◆ **About this task**
Leave out the images and return all the data word for word.

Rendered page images
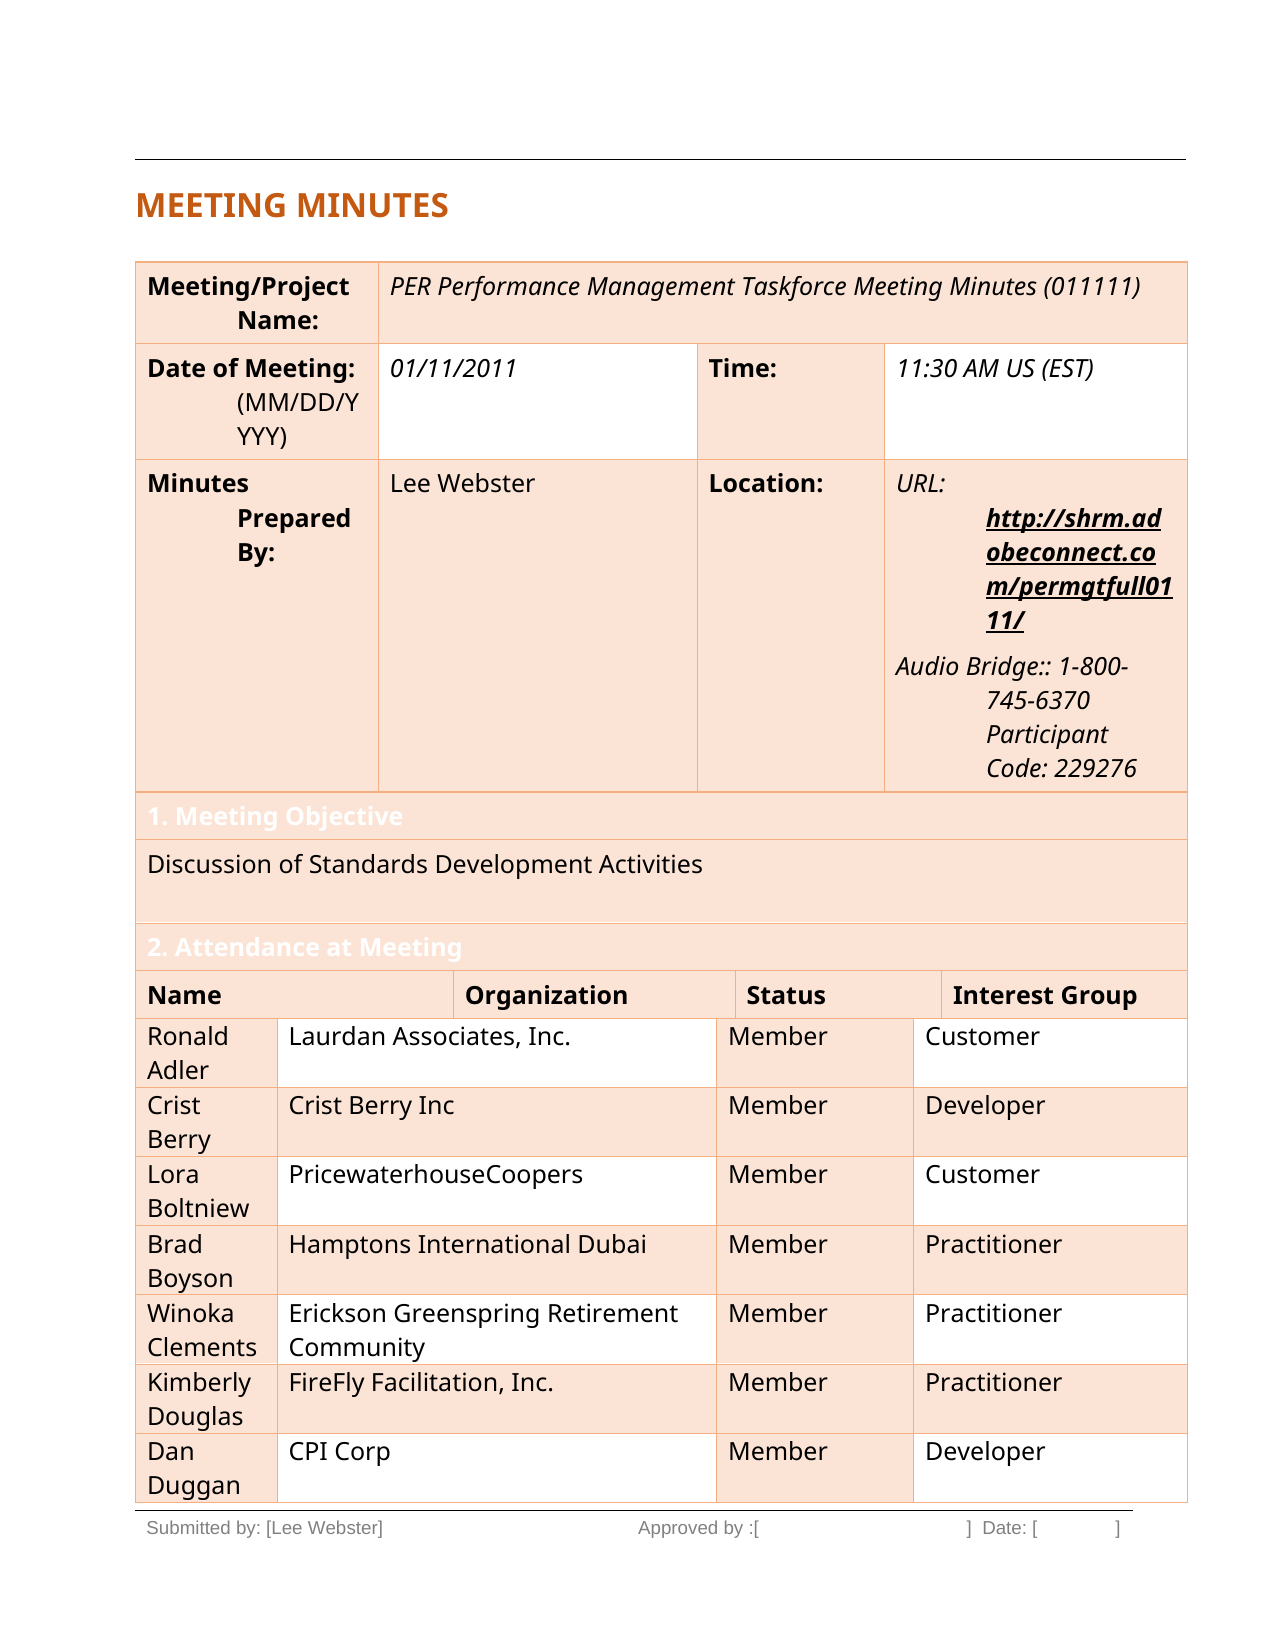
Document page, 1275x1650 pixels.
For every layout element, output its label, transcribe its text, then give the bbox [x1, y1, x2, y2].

table_cell Erickson Greenspring Retirement Community [278, 1295, 716, 1363]
table_header Meeting/Project Name: [136, 263, 378, 343]
table_cell Crist Berry Inc [278, 1088, 716, 1156]
table_cell Developer [914, 1088, 1187, 1156]
table_cell Dan Duggan [136, 1434, 277, 1502]
table_cell Lora Boltniew [136, 1157, 277, 1225]
table_cell Time: [698, 344, 884, 459]
table_cell Hamptons International Dubai [278, 1226, 716, 1294]
table_cell Status [736, 971, 941, 1018]
table_cell Discussion of Standards Development Activities [136, 840, 1187, 922]
table_cell Brad Boyson [136, 1226, 277, 1294]
table_cell Name [136, 971, 453, 1018]
table_cell Date of Meeting: (MM/DD/YYYY) [136, 344, 378, 459]
table_cell Lee Webster [379, 460, 697, 791]
table_cell Member [717, 1434, 913, 1502]
table_cell Practitioner [914, 1295, 1187, 1363]
table_cell Winoka Clements [136, 1295, 277, 1363]
table_cell Developer [914, 1434, 1187, 1502]
table_cell Member [717, 1365, 913, 1433]
table_cell Customer [914, 1019, 1187, 1087]
table_cell Practitioner [914, 1226, 1187, 1294]
table_cell Minutes Prepared By: [136, 460, 378, 791]
table_cell Crist Berry [136, 1088, 277, 1156]
table_cell FireFly Facilitation, Inc. [278, 1365, 716, 1433]
table_cell URL: http://shrm.adobeconnect.com/permgtfull0111/ Audio Bridge:: 1-800-745-6370 Participant Code: 229276 [885, 460, 1187, 791]
table_cell 1. Meeting Objective [136, 793, 1187, 839]
table_header PER Performance Management Taskforce Meeting Minutes (011111) [379, 263, 1187, 343]
table_cell PricewaterhouseCoopers [278, 1157, 716, 1225]
table_cell Organization [454, 971, 735, 1018]
table_cell Member [717, 1157, 913, 1225]
table_cell Member [717, 1295, 913, 1363]
table_cell Member [717, 1088, 913, 1156]
table_cell Location: [698, 460, 884, 791]
table_cell 01/11/2011 [379, 344, 697, 459]
table_cell Interest Group [942, 971, 1187, 1018]
table_cell 2. Attendance at Meeting [136, 924, 1187, 970]
table_cell CPI Corp [278, 1434, 716, 1502]
subtitle MEETING MINUTES [135, 182, 1140, 227]
table_cell Member [717, 1019, 913, 1087]
table_cell 11:30 AM US (EST) [885, 344, 1187, 459]
table_cell Member [717, 1226, 913, 1294]
table_cell Laurdan Associates, Inc. [278, 1019, 716, 1087]
table_cell Customer [914, 1157, 1187, 1225]
table_cell Practitioner [914, 1365, 1187, 1433]
table_cell Kimberly Douglas [136, 1365, 277, 1433]
table_cell Ronald Adler [136, 1019, 277, 1087]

◆ **Answer**
Document page, 1275x1650 pixels.
For every layout element, output its label, transcribe its text, then give the bbox [x1, y1, x2, y2].

table_cell Erickson Greenspring Retirement Community [278, 1295, 716, 1363]
table_header Meeting/Project Name: [136, 263, 378, 343]
table_cell Crist Berry Inc [278, 1088, 716, 1156]
table_cell Developer [914, 1088, 1187, 1156]
table_cell Dan Duggan [136, 1434, 277, 1502]
table_cell Lora Boltniew [136, 1157, 277, 1225]
table_cell Time: [698, 344, 884, 459]
table_cell Hamptons International Dubai [278, 1226, 716, 1294]
table_cell Status [736, 971, 941, 1018]
table_cell Discussion of Standards Development Activities [136, 840, 1187, 922]
table_cell Brad Boyson [136, 1226, 277, 1294]
table_cell Name [136, 971, 453, 1018]
table_cell Date of Meeting: (MM/DD/YYYY) [136, 344, 378, 459]
table_cell Lee Webster [379, 460, 697, 791]
table_cell Member [717, 1434, 913, 1502]
table_cell Practitioner [914, 1295, 1187, 1363]
table_cell Winoka Clements [136, 1295, 277, 1363]
table_cell Developer [914, 1434, 1187, 1502]
table_cell Member [717, 1365, 913, 1433]
table_cell Customer [914, 1019, 1187, 1087]
table_cell Practitioner [914, 1226, 1187, 1294]
table_cell Minutes Prepared By: [136, 460, 378, 791]
table_cell Crist Berry [136, 1088, 277, 1156]
table_cell FireFly Facilitation, Inc. [278, 1365, 716, 1433]
table_cell URL: http://shrm.adobeconnect.com/permgtfull0111/ Audio Bridge:: 1-800-745-6370 Participant Code: 229276 [885, 460, 1187, 791]
table_cell 1. Meeting Objective [136, 793, 1187, 839]
table_header PER Performance Management Taskforce Meeting Minutes (011111) [379, 263, 1187, 343]
table_cell PricewaterhouseCoopers [278, 1157, 716, 1225]
table_cell Organization [454, 971, 735, 1018]
table_cell Member [717, 1157, 913, 1225]
table_cell Member [717, 1295, 913, 1363]
table_cell Member [717, 1088, 913, 1156]
table_cell Location: [698, 460, 884, 791]
table_cell 01/11/2011 [379, 344, 697, 459]
table_cell Interest Group [942, 971, 1187, 1018]
table_cell 2. Attendance at Meeting [136, 924, 1187, 970]
table_cell CPI Corp [278, 1434, 716, 1502]
subtitle MEETING MINUTES [135, 182, 1140, 227]
table_cell Member [717, 1019, 913, 1087]
table_cell 11:30 AM US (EST) [885, 344, 1187, 459]
table_cell Member [717, 1226, 913, 1294]
table_cell Laurdan Associates, Inc. [278, 1019, 716, 1087]
table_cell Customer [914, 1157, 1187, 1225]
table_cell Practitioner [914, 1365, 1187, 1433]
table_cell Kimberly Douglas [136, 1365, 277, 1433]
table_cell Ronald Adler [136, 1019, 277, 1087]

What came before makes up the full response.